С приближением вечера я и сестра моя затихали. Рост человека лишь начинался. Внешний мир являлся мне в виде любопытных предметов. Сознание образовывалось, едва появлялась способность оценивать смысл вещей, опыт и посторонние влияния предвосхищал инстинкт.
Мне шел шестой год.
Однажды, в день ранней оттепели, с улицы принесли дворникова сына. Он катался в парке на салазках и, мчась с кручи, разбился, налетев на дерево. Его глаза почти выпрыгнули из глазниц, из карих они сделались синими… Череп треснул и выпустил мозг наружу, как лопнувшее яйцо — белок.
С удивлением наблюдал я жуткую перемену в этом всегда стремительном, непримиримом мальчике, опасном для комнатных детей, за играми которых следят из окна.
На следующее утро я встретил его сестренку.
— А Коля наш помер, — воскликнула она непринужденно. — Он лежит в шишовнике, его будут отпевать!

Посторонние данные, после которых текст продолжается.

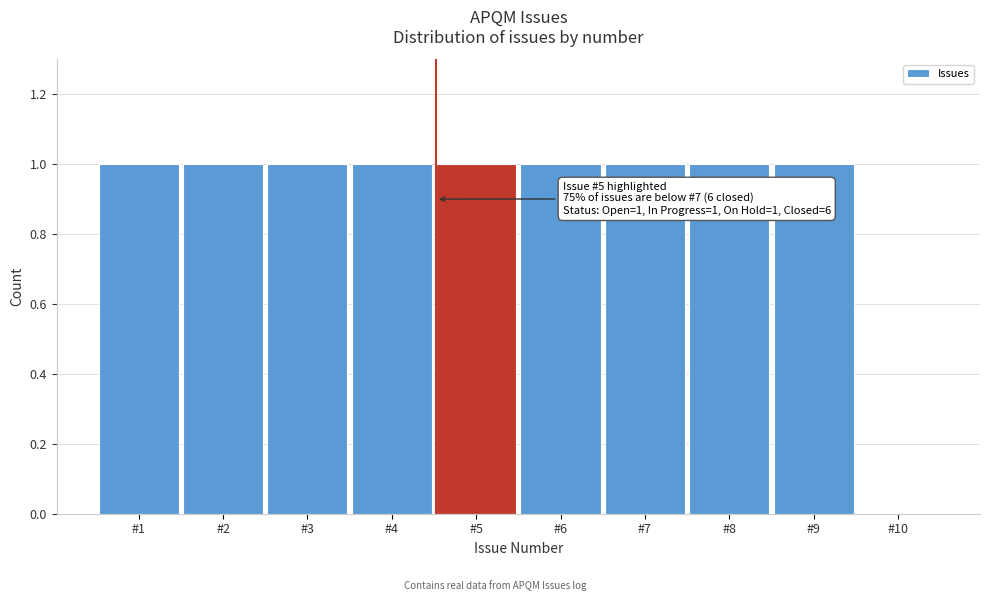

Reading right to left, extract all data points from this chart.

#10=0	#9=1	#8=1	#7=1	#6=1	#5=1	#4=1	#3=1	#2=1	#1=1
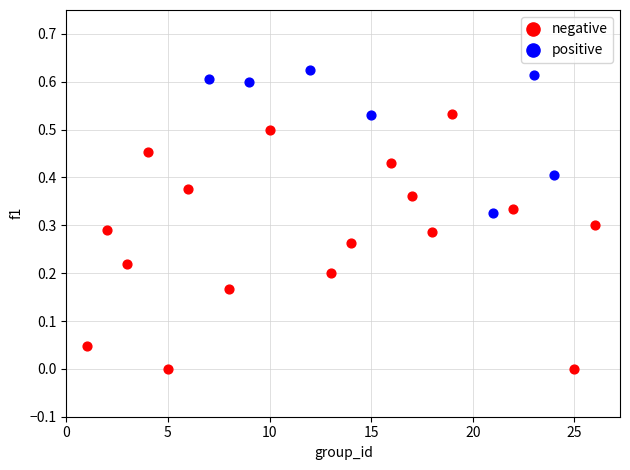

Which series contains the lowest Y value?

negative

Такое положение Коли вызвало во мне любопытство и сострадание, поднимающееся от сердца. Девочка вместе с Колиной матерью направлялись к нему. Я сбежал с ними.
Колина мама несла в узелке блюдо с рисовой бабкой, украшенной цукатами. Она была строга и молчалива.
— Пойди, — сказала она мне, — пойди, поздоровайся с Колей, — как будто Коля был жив.
В часовенке при приемном покое оказалось еще несколько ребят нашего двора. Они стояли с приколотыми к левому плечу восковыми розетками и голубыми бантами и держали свечки; их огоньки похрустывали. Меня поразили два человека, они действительно, как обещала мне девочка, ходили вокруг и пели. Их одежда была вроде маминой мантильи — красивая, без рукавов. Они, производя звон, вытряхивали клубы душистого дыма.
Я долго смотрел на Колю, но лицо его покрыли кисеею, и только в пальцах, подобно своим товарищам, он держал похрустывающую свечку.
В комнате пахло так, как пахнут мамины шкатулки с лентами, пуговицами и духами. Когда люди в одеждах без рукавов запели особенно громко, женщины запели вместе с ними, а Колина мама закричала. Детям сделалось страшно; они косились друг на друга, готовые заплакать. На помост взошел Колин отец, дворник Дорофей, перекрестился и поцеловал сына в лоб. Затем он стал приподнимать ребят, и те тоже — неловко, кто куда — старались положить свой поцелуй. Сильные руки подхватили и меня. Я увидел тусклый, изумленный глаз.